As an adult, I am no longer surprised by the disappearance of tribes and cultures. In fact, it seems rather a commonplace of history.
But the sense of awe at finding a stone tool is still there. The questions still come to mind about the humans who made and used them. Speculation is actually the best part of a find, and it is a game which promises no end, according to C.G. Yeager, a lifelong collector and ridge-walker.
Yeager’s fascination began on a hill in what is now the center of Greeley, Colo. “Even at a young age, there was no question as to what had been found and the exhilaration I felt even then was indescribable.”
Yeager’s path is not the road of the schooled archæologist representing a traditional body of thought. He loves to speculate about who made and used the stone tools that remain from yesteryear; speculation is the joy that sends him into the blowouts, around the standing rocks, and to the campsite nestled into a hill that cuts the winter wind.
He has produced a textbook with hiking boots, acute eyesight, and a turning stick (a tool recommended to compensate for modern upright stature). He has the attitude of a natural scholar captivated with the presence of ancient humans whose works, relatively timeless in rock, somehow arrive at his feet.
Arrowheads and Stone Artifacts gives an overview of neolithic technology and culture which may take several readings to absorb. His observations and research extend from the Paleolithic age 20,000 years ago through the Archaic and Woodland cultures, ending about 1700 when Iron from the European culture began to circulate in North America.
Many drawings and photographs leave an impression that man’s basic life problems, at least those which can be solved with stone, have remained fairly constant — and complex.
Stones inspire questions. Is this piece a blunt arrowhead, or is it actually a small scraper once hafted to a stick and used to remove marrow from long bones?

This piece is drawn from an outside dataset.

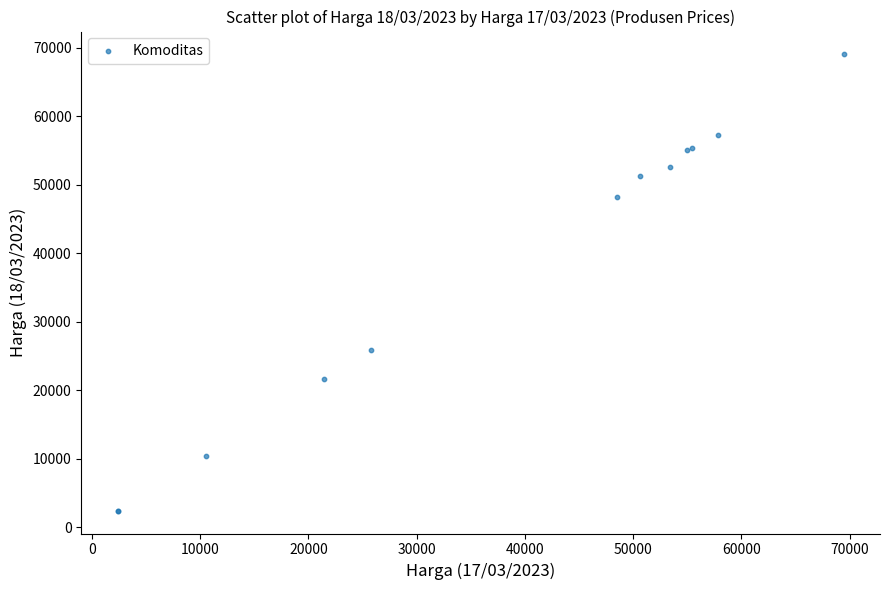

What Y value in the scatter plot is closest to 35722?

25883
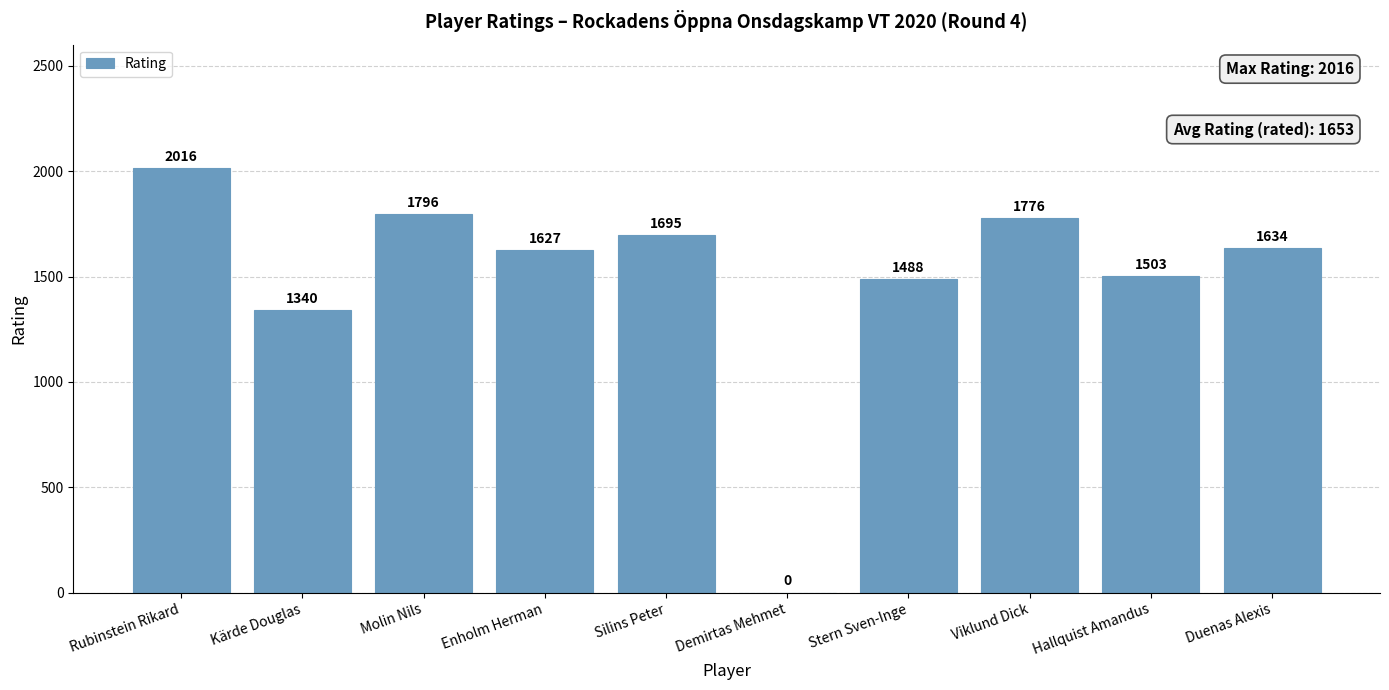

Reading left to right, extract all data points from this chart.

2016	1340	1796	1627	1695	0	1488	1776	1503	1634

The wood that held it was finished with an edge-curved stone much resembling the colonial wheelwright’s tool or the modern cabinetmaker’s spokeshave.
The process of collecting these artifacts is covered well, with strict ethical recommendations. Yeager advocates surface collecting only, and the usual courtesy due the land owner. Most of his collection came from private land, but he notes that artifacts can be found even in street gravel. Permission is needed for the first, and for the second, you need only watch where you put your feet. Several years ago, I found an artifact in a neighbor’s driveway. Yeager’s book identified it for me as a thumb scraper.
He also explains something which has been a puzzlement. The term “flint,” which seems to be used to refer to almost any arrowhead, has two general meanings: 1) A generic term for a tool stone which may be made of jasper, agate, or several other minerals, and 2) the geologist’s flint, which in this part of the world is reputedly quite rare.
Yeager’s status as an amateur archæologist may be threatened by this eminently readable and concise report of what he knows of the unknown world. And it does promote the important realization that, if it weren’t for an opposable thumb grasping a sharp piece of stone, we might still be dipping bone marrow with our fingers.
Beyond his good advice about searching for stone artifacts, Yeager even tells you how to make your own stone tools. After you spend some time with this book, no walk will ever be the same.